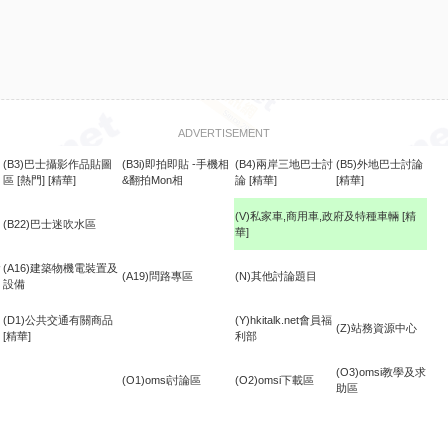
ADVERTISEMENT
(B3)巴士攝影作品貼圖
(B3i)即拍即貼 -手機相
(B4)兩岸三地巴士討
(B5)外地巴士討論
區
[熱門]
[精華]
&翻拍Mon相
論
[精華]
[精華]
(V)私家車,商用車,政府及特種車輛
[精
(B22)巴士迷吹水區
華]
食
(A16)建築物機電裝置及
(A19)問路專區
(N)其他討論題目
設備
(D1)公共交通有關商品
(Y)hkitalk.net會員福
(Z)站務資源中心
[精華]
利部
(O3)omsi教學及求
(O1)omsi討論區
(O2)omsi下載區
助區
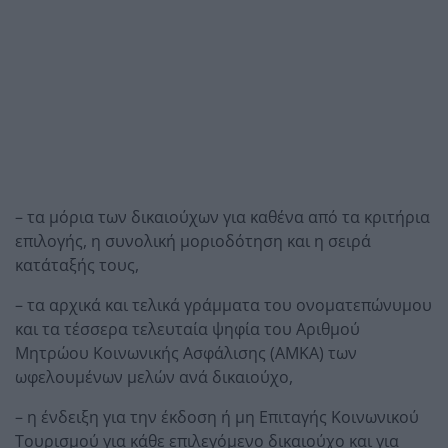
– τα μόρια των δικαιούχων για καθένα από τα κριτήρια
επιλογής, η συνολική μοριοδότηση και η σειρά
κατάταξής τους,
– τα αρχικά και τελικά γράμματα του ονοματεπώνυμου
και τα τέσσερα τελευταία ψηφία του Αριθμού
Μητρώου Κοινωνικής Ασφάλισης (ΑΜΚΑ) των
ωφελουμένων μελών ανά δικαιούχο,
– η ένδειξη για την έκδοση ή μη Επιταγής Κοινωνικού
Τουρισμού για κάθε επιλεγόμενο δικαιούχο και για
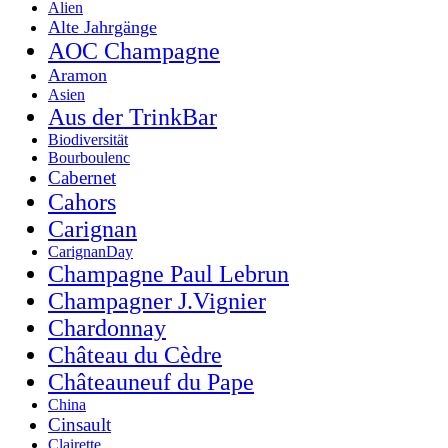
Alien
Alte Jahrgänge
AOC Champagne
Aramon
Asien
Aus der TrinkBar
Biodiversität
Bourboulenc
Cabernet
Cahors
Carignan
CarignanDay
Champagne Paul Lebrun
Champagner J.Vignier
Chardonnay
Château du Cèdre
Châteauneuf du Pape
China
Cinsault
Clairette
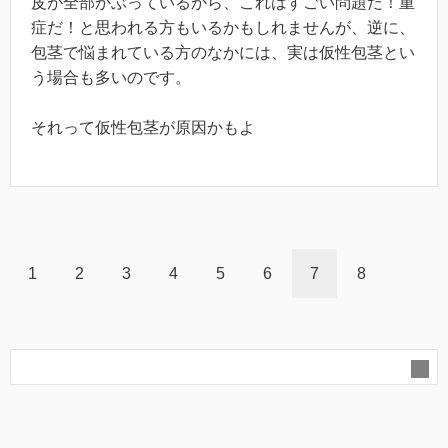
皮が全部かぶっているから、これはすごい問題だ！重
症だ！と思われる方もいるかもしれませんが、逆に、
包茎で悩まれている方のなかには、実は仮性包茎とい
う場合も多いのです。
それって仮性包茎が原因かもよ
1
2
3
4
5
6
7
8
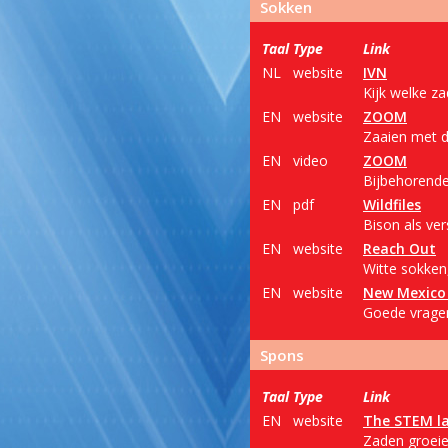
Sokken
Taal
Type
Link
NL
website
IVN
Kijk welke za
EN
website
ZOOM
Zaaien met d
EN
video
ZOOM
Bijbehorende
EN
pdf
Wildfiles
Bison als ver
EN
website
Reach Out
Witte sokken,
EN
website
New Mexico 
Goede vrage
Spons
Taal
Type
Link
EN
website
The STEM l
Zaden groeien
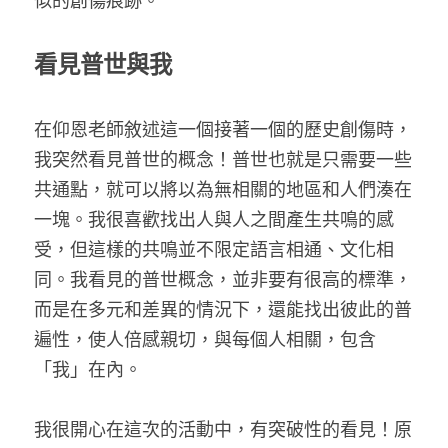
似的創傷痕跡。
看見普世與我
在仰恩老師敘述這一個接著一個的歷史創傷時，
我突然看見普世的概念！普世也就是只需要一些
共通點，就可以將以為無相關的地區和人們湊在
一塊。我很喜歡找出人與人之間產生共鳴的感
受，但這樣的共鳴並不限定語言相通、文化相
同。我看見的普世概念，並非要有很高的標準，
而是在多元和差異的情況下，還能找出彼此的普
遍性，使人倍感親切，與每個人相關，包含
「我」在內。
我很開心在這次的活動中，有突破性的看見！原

_____

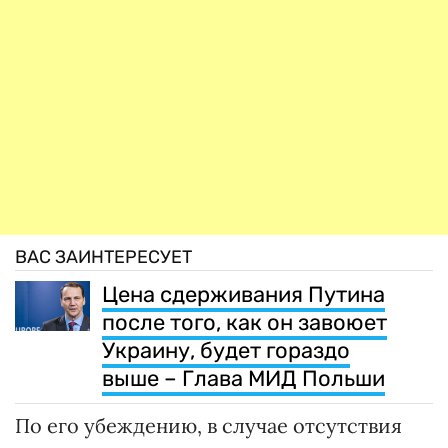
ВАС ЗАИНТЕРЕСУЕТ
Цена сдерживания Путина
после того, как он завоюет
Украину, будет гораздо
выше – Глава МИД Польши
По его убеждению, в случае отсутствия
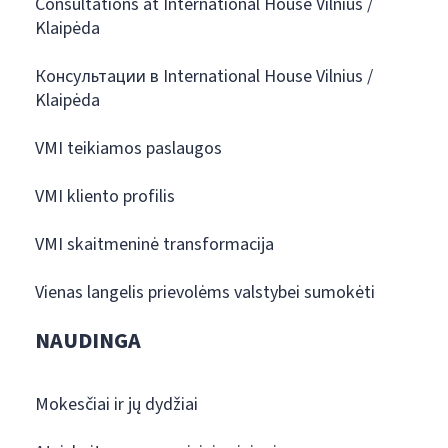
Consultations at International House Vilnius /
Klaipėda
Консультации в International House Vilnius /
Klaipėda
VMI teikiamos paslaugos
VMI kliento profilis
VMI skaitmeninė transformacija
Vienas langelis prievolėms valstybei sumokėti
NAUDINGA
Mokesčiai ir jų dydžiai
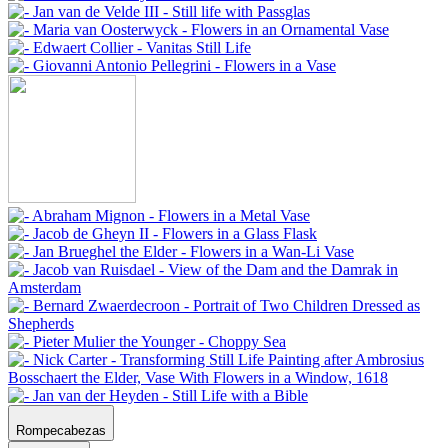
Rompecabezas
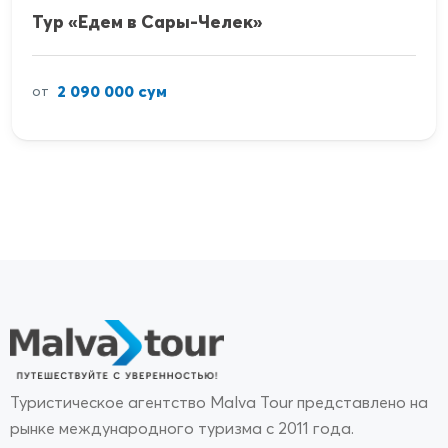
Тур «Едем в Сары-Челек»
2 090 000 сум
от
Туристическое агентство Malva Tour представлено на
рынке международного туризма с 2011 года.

_____

## Action item:
Search the records for the string "Vilnius", and copy every line that holds it.

## Solution for this task:
Consultations at International House Vilnius /
Консультации в International House Vilnius /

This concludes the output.